These sequence numbers are rather meaningless since they may change any moment. But this means that one can get a snapshot of the list of filesystem types without looking at /proc/filesystems. For example, the program


#include <stdio.h>
#include <linux/unistd.h>

/* define the 3-arg version of sysfs() */
static _syscall3(int,sysfs,int,option,unsigned int,fsindex,char *,buf);

/* define the 1-arg version of sysfs() */
static int sysfs1(int i) {
    return sysfs(i,0,NULL);
}

main(){
    int i, tot;
    char buf[100];      /* how long is a filesystem type name?? */

    tot = sysfs1(3);
    if (tot == -1) {
        perror("sysfs(3)");
        exit(1);
    }

    for (i=0; i<tot; i++) {
        if (sysfs(2, i, buf)) {
            perror("sysfs(2)");
            exit(1);
        }
        printf("%2d: %s\n", i, buf);
    }
    return 0;
}

might give output like


 0: ext2
 1: minix
 2: romfs
 3: msdos
 4: vfat
 5: proc
 6: nfs
 7: smbfs
 8: iso9660

The kernel code for copying the names to user space is instructive:

static int fs_name(unsigned int index, char * buf)
{
        struct file_system_type * tmp;
        int len, res;

        read_lock(&file_systems_lock);
        for (tmp = file_systems; tmp; tmp = tmp->next, index--)
                if (index <= 0 && try_inc_mod_count(tmp->owner))
                                break;
        read_unlock(&file_systems_lock);
        if (!tmp)
                return -EINVAL;

        /* OK, we got the reference, so we can safely block */
        len = strlen(tmp->name) + 1;
        res = copy_to_user(buf, tmp->name, len) ? -EFAULT : 0;
        put_filesystem(tmp);
        return res;
}

In order to walk safely along a linked list we need the read lock.
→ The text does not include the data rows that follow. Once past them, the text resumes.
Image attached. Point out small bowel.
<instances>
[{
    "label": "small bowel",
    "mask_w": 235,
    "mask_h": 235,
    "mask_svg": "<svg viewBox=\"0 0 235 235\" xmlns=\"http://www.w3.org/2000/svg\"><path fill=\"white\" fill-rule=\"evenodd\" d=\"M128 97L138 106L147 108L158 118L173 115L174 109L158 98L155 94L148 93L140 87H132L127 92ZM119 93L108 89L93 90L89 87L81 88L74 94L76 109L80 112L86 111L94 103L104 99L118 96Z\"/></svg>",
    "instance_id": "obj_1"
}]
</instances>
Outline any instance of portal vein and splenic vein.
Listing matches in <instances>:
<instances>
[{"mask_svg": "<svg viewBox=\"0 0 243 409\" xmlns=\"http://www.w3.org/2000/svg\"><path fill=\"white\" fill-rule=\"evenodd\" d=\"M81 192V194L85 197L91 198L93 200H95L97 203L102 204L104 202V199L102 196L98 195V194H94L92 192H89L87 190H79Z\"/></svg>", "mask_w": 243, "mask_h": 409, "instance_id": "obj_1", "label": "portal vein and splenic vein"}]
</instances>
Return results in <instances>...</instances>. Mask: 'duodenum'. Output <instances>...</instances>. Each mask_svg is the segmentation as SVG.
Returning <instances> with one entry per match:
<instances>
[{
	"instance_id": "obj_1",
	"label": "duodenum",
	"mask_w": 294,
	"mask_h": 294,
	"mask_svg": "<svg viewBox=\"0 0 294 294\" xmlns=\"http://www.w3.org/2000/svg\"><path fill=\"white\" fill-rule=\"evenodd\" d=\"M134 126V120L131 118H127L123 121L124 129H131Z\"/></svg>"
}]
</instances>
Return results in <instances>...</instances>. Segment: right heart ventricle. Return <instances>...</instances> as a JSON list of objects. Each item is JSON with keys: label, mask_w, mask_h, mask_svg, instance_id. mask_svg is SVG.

The routines that change links (like register_filesystem) need a write lock. Once the filesystem name with the desired index is found we cannot just copy this name to user space. Maybe the page we want to copy to was swapped out, and getting it back in core takes some time, and maybe the module is unloaded just at that point, and then, when we want to read the name we reference memory that is no longer present. The routine try_inc_mod_count() first gets the module unload lock, then looks whether the module still is present; if so it increases the module's refcount and returns 1 (after releasing the unload lock), otherwise it returns 0. After a successful return of try_inc_mod_count() we own a reference to the module, so that it cannot disappear while we are doing copy_to_user(). The put_filesystem() decreases the module's refcount again.

So this is how the owner field is used: it tells which module must be pinned when we do something with this struct. A module stays as long as its refcount is positive, but can disappear any moment when the refcount becomes zero.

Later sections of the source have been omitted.